The idea to extend the power of the scripting language isn’t new. In fact, we took the name covenants from an old tongue-in-cheek post by Greg Maxwell that suggested an unlikely mechanism and asked for preposterous use cases. It’s a recommended read.

Fungibility is Not Affected

It's critical to note that vaults do not affect coin fungibility or the irreversibility of regular transactions in any way. Vaults are a personal defense mechanism: you take the money that you want to keep safe and put them in a vault address that you create (call it V). In doing so, you give up the ability to spend them quickly in return for theft prevention.
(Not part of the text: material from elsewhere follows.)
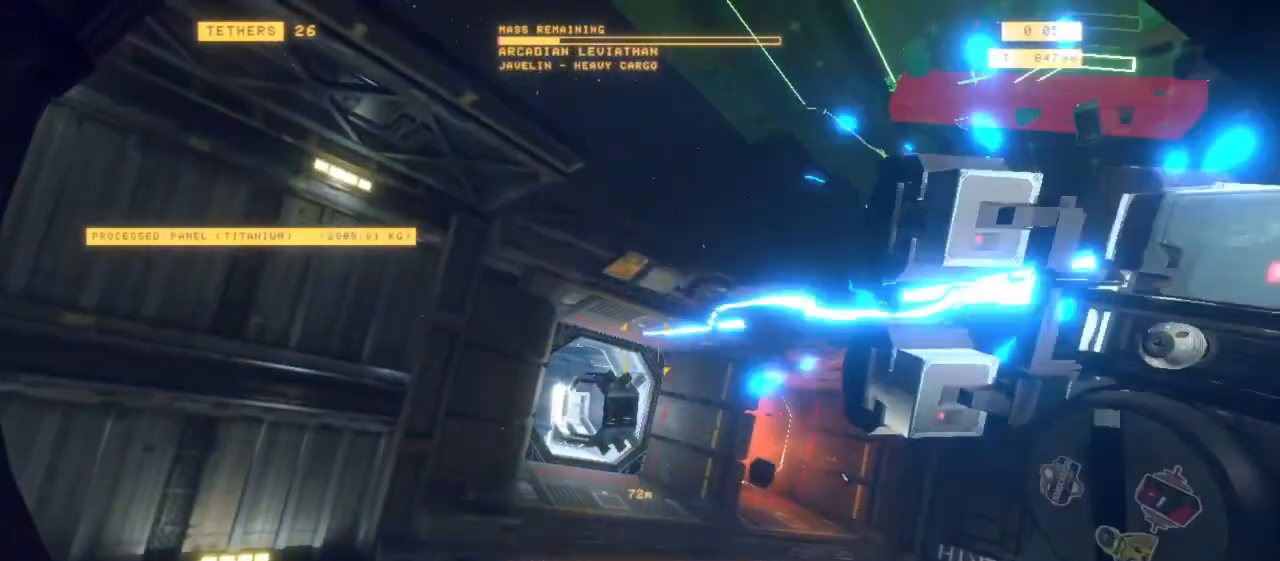
{"keys": ["s"], "mouse": ["left", "right"], "events": [[200, "s", "down"], [200, "shift", "up"]]}
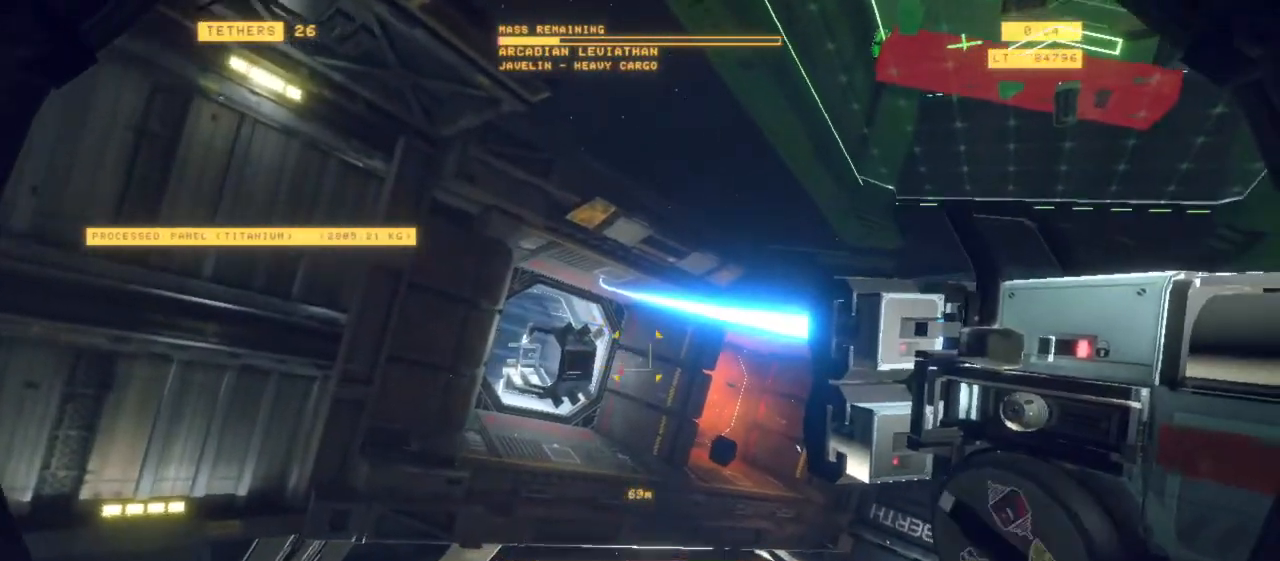
{"keys": ["q", "s"], "mouse": [], "events": [[67, "d", "down"], [67, "shift", "down"], [117, "q", "down"], [317, "mouse_right", "up"], [350, "mouse_left", "up"], [400, "d", "up"], [400, "shift", "up"]]}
When you want to spend the coins, you unvault them from V into your hot wallet (W), and you pay a merchant M from W. Only coins in your possession can be vaulted, and they can only be unvaulted back to your possession. You can't trick someone into accepting a vault payment and then take the coins back. The entire design revolves around personal protection for chosen coins in one's possession, without disturbing any of the rest of Bitcoin's properties.

Overall, our suggestion is a simple yet powerful addition to the scripting language that is easy to reason about, and opens the door to a variety of constructs.

Vaults are one of the first use cases of covenants, a solution to a problem that has perennially plagued every Bitcoin user ever since the first day of the system’s release. We hope that vaults will make it easier for people to safely keep their funds online, knowing that they can always undo a theft, and, more importantly, to deter the thefts in the first place.